Crop progress was released after the close of trade on Tuesday and showed that 92 percent of corn was planted as of May 24th which is ahead of the four year average of 88 percent. Soybeans are also ahead of pace with 61 percent of soybeans planted compared to the four year average of 55 percent. Spring wheat is now 96 percent planted. The USDA released their first crop condition ratings for corn in yesterday’s report which showed 74 percent of the crop was rated good to excellent just two percentage points behind the first crop conditions report of 2014 on June 1st. Winter wheat conditions throughout the U.S. were left unchanged.

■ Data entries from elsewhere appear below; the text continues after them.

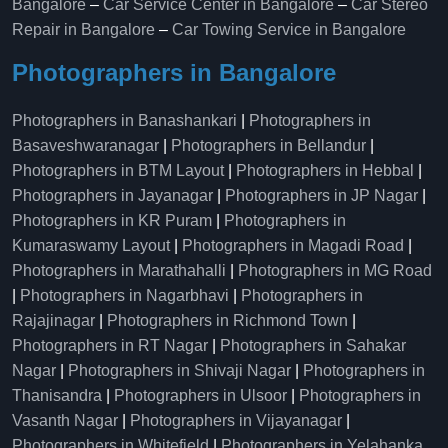
Bangalore
–
Car Service Center in Bangalore
–
Car Stereo
Repair in Bangalore
–
Car Towing Service in Bangalore
Photographers in Bangalore
Photographers in Banashankari
|
Photographers in
Basaveshwaranagar
|
Photographers in Bellandur
|
Photographers in BTM Layout
|
Photographers in Hebbal
|
Photographers in Jayanagar
|
Photographers in JP Nagar
|
Photographers in KR Puram
|
Photographers in
Kumaraswamy Layout
|
Photographers in Magadi Road
|
Photographers in Marathahalli
|
Photographers in MG Road
|
Photographers in Nagarbhavi
|
Photographers in
Rajajinagar
|
Photographers in Richmond Town
|
Photographers in RT Nagar
|
Photographers in Sahakar
Nagar
|
Photographers in Shivaji Nagar
|
Photographers in
Thanisandra
|
Photographers in Ulsoor
|
Photographers in
Vasanth Nagar
|
Photographers in Vijayanagar
|
Photographers in Whitefield
|
Photographers in Yelahanka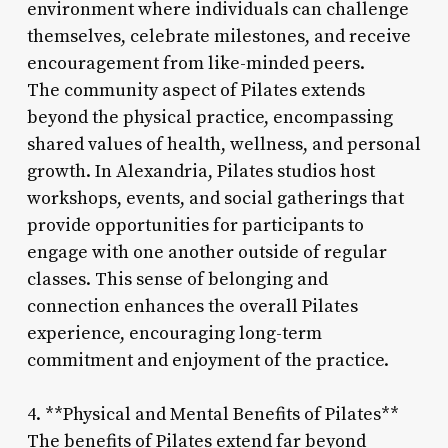
environment where individuals can challenge
themselves, celebrate milestones, and receive
encouragement from like-minded peers.
The community aspect of Pilates extends
beyond the physical practice, encompassing
shared values of health, wellness, and personal
growth. In Alexandria, Pilates studios host
workshops, events, and social gatherings that
provide opportunities for participants to
engage with one another outside of regular
classes. This sense of belonging and
connection enhances the overall Pilates
experience, encouraging long-term
commitment and enjoyment of the practice.
4. **Physical and Mental Benefits of Pilates**
The benefits of Pilates extend far beyond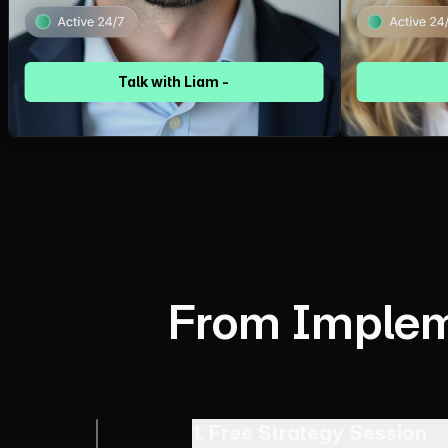
Talk with
Liam -
From Impleme
1. Free Strategy Session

Export sales were mostly in line with expectations for old crop, but new crop sales for corn and soybean were disappointing. Old crop soybean sales beat analyst expectations at 322,400 metric tons which was up sharply from last week’s sales of 98,909 metric tons. The buyers this week included China, the Netherlands, Germany, Japan and others. Soybean sales continue to show above average export demand late in the marketing year. However, this morning the Argentine soy crushers union stated that he expects a salary agreement which would end the strike that has negatively affected the local market and slowed exports form the Rosario Region.
Old crop corn and wheat sales met expectations with corn showing sales of 654,600 metric tons of old crop and wheat recording 42,500 metric tons. Sales were down 19 percent and 43 percent respectively but managed to fall within the range of expectations.
On Thursday, the weekly ethanol production numbers showed an increase in production by 11,000 barrels per day to 969,000 barrels per day. Stocks declined this week by 337,000 barrels to 20.1 million barrels. Ethanol production has picked up sharply in the late part of May which is typical going into the driving season. Ethanol production is up 4.8 percent over last year compared to the USDA’s corn used for ethanol balance sheet item which suggests only a 1.3 percent increase.